- Born: Lee Eldas Phillips August 18, 1876 Taylor County, Iowa, U.S.
- Died: April 16, 1944 (aged 67) New York City, New York, U.S.
- Spouse: Leonor Carr ​(m. 1902)​

= Lee Eldas Phillips =

American businessman (1876–1944)

Lee Eldas Phillips (1876-1944) was an American businessman noted for founding Phillips Petroleum Company. He was also a prominent rancher in the Osage County area.

== Biography ==
Phillips was born in Taylor County, Iowa on August 18, 1876. He was the son of Lewis and Lewcinda Phillips, who moved to Nebraska. He was fourth of ten children, which included Frank and Waite Phillips. Their farm, however, was struck during the grasshopper plague of 1874 and the family moved back to Iowa. Phillips was educated in rural schools and went to Western Normal College in Shenandoah, Iowa.

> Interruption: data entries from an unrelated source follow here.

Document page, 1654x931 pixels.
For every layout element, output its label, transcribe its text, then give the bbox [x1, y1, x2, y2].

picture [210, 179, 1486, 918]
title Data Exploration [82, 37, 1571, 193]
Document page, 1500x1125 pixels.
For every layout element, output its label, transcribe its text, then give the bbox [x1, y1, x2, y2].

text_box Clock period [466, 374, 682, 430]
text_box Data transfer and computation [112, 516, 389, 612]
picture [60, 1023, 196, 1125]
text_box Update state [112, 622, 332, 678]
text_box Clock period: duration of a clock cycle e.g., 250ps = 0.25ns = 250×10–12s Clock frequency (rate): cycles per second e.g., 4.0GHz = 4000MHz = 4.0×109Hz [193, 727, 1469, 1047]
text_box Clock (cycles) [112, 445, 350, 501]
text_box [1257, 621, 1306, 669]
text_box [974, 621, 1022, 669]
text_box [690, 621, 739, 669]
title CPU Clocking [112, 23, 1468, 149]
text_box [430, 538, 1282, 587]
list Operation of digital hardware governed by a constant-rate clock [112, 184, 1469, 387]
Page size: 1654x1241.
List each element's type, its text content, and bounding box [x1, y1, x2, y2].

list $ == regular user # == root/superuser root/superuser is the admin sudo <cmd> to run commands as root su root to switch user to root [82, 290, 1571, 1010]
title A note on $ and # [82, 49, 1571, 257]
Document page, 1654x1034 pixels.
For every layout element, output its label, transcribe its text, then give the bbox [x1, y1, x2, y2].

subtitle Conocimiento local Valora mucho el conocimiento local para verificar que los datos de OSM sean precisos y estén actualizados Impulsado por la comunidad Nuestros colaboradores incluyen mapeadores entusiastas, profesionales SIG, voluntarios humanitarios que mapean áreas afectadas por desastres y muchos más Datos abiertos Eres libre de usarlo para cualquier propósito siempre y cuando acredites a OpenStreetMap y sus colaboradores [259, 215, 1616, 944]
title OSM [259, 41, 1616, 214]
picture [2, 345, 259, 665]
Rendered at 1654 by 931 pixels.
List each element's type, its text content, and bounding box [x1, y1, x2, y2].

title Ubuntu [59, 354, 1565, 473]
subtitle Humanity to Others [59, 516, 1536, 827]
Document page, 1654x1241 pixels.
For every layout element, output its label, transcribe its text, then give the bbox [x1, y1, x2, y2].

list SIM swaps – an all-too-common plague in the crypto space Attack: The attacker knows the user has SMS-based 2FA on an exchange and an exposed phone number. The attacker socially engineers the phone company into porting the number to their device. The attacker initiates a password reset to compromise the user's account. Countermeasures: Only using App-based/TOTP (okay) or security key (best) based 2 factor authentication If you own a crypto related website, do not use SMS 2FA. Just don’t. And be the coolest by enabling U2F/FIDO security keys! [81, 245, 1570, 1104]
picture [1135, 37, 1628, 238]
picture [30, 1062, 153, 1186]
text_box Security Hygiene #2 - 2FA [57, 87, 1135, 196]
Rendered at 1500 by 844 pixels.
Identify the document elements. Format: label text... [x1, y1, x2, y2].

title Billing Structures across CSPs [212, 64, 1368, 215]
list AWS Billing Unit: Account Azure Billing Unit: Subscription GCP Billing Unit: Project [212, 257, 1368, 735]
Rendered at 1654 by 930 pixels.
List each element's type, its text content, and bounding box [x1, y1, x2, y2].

Lewis was recorded as a soldier during the American Civil War and served under Captain Nelson T. Spoor, who led the Dodge Battery unit.

Phillips married Leonor Carr in 1902. The couple had three children: Phillip Rex, Lee Eldas, Jr., and Martha Jane Phillips.

== Phillips Petroleum Company ==
Phillips together with his brother Frank came to Bartlesville, Oklahoma after the turn of the century, where they drilled their first successful oil well in 1905. Oil, however, during this period was not considered as a critical product as cars were powered by steam and electricity. For instance, gasoline was considered a useless product prior to the invention of the internal combustion engine. In addition, when the Phillips brothers were undertaking their successful drills, cars were still considered inaccessible to the masses, which only changed after the mass production of Ford's Model T. An account stated that the Phillips brothers wanted to get out of the oil business and concentrate on banking but this changed with the outbreak of World War I, which required oil to power the machineries of war.

The pair went to drill successful oil wells, consolidated their assets, and founded Phillips Petroleum Company in June 1917 as demand for oil soared both domestic and overseas. The latter served as company's president. During the war, L.E. Phillips was appointed to the Oklahoma State Council of Defense and was also the chair of Red Cross and Liberty Loan campaigns operating in Oklahoma and the Texas panhandle.

Due to declining health, L.E. Phillips began travelling with his family. It was reported the President Herbert Hoover offered Phillips the position of governor general of the Philippines. He declined this offer and also retired as vice president, general manager, and executive committee chairman of Phillips Petroleum Company in 1934. He died on April 16, 1944 at Bartlesville a year after suffering a stroke.